Calvary English teacher Shannon Jonker, 26, said the Christian perspective helps students identify the many religious and biblical themes in literature. “We’re reading ‘Frankenstein’ right now, and there are allusions to the creation story,” said Jonker, a 2002 graduate of University of California, Riverside.
The Christian perspective is why people send their children to a Christian school, said Robert Tyler, head of Advocates for Faith and Freedom and Calvary’s lawyer in a controversial case against the University of California system.
In an unprecedented lawsuit that opens yet another front in the nation’s culture wars, an association of Christian schools, including Calvary, charges that the admissions policy at the university unconstitutionally discriminates against them because they teach from a religious perspective.
The case offers a window into the deepening conviction of many conservative Christians that there is hostility to their faith in the public square and particularly in public schools. “This is just another example of what’s happening on a much larger scale,” said Tyler, who maintains that the university is attempting to secularize private Christian education.

> [Information shown]

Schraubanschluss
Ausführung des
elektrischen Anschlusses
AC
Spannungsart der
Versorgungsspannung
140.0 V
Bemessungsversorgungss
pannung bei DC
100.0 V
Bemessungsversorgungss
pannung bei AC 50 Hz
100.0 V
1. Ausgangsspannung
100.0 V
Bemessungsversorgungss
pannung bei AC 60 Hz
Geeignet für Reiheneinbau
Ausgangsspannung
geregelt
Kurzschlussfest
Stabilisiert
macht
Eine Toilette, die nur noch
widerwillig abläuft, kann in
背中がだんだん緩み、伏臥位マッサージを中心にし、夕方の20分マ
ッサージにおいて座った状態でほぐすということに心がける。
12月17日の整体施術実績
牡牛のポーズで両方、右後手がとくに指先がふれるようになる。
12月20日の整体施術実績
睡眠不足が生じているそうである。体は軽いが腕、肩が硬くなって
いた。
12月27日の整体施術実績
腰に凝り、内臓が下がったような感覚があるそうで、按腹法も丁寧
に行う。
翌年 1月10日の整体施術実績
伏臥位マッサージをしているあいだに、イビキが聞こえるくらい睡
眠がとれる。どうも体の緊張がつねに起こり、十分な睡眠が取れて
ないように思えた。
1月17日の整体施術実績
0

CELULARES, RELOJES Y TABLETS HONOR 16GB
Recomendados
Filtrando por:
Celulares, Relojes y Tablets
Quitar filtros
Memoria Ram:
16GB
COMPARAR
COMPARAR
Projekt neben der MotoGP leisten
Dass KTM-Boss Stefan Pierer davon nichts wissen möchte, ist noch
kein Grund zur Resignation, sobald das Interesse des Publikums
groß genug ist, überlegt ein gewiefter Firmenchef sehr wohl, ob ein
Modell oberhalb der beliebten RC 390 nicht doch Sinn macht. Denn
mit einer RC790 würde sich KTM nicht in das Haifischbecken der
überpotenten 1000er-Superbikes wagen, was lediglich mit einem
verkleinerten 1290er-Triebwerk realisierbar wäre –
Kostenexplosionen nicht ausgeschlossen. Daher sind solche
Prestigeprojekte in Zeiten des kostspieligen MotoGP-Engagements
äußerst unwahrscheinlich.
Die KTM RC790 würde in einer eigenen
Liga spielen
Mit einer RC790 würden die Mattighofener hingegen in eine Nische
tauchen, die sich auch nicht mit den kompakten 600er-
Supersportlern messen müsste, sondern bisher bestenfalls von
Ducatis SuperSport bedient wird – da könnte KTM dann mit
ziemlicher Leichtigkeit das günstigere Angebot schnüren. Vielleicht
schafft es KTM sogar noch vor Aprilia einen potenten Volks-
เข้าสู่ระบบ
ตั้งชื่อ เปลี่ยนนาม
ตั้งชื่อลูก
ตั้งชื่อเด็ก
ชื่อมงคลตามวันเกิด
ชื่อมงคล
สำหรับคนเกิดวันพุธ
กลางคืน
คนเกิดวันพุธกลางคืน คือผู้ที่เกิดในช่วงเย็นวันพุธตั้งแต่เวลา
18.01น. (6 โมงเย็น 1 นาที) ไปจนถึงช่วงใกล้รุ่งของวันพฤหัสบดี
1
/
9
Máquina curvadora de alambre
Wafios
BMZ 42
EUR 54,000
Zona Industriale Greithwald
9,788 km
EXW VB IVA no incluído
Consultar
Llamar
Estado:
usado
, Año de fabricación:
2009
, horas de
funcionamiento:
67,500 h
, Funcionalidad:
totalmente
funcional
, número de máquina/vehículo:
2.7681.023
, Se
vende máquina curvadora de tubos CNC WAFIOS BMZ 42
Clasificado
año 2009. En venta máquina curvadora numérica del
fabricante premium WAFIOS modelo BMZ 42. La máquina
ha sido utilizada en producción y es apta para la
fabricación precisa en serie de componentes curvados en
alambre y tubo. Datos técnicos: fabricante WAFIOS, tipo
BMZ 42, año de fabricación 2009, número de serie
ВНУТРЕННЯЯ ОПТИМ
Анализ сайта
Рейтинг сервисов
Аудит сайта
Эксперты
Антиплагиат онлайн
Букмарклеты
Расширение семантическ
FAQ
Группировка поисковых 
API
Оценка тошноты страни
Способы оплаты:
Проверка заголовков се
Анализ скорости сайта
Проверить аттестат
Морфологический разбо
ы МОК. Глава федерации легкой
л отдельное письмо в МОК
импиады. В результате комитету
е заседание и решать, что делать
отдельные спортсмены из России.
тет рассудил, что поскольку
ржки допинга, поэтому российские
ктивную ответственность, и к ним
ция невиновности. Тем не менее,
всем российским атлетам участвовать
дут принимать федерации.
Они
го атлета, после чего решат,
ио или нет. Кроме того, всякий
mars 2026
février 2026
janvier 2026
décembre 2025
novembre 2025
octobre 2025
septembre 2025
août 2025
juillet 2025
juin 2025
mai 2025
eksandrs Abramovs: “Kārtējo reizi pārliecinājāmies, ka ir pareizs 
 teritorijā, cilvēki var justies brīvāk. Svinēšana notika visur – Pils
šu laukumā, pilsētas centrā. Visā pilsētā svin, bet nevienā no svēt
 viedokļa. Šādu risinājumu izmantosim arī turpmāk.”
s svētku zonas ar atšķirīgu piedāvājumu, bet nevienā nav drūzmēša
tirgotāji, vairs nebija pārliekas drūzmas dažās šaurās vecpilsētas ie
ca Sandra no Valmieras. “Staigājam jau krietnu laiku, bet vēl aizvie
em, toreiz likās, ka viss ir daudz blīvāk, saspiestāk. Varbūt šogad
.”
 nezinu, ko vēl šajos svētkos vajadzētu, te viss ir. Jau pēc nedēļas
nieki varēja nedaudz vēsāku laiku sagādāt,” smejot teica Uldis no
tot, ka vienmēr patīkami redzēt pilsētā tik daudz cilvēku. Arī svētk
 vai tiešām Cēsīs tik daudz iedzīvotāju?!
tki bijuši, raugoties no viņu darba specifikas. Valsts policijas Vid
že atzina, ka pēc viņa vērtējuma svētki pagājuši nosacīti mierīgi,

> [Study questions]
• 1. Reproduce a section of the passage about the Calvary lawsuit word for word, beginning at the words "The Christian perspective is" and stopping after "private Christian education.".
• 2. List every person and every organization that the passage about the Calvary lawsuit mentions by name, giving each one once.

> [Numbered answers]
• 1.
The Christian perspective is why people send their children to a Christian school, said Robert Tyler, head of Advocates for Faith and Freedom and Calvary’s lawyer in a controversial case against the University of California system.
In an unprecedented lawsuit that opens yet another front in the nation’s culture wars, an association of Christian schools, including Calvary, charges that the admissions policy at the university unconstitutionally discriminates against them because they teach from a religious perspective.
The case offers a window into the deepening conviction of many conservative Christians that there is hostility to their faith in the public square and particularly in public schools. “This is just another example of what’s happening on a much larger scale,” said Tyler, who maintains that the university is attempting to secularize private Christian education.

• 2.
- Shannon Jonker
- Robert Tyler
- Calvary
- University of California, Riverside
- Advocates for Faith and Freedom
- University of California system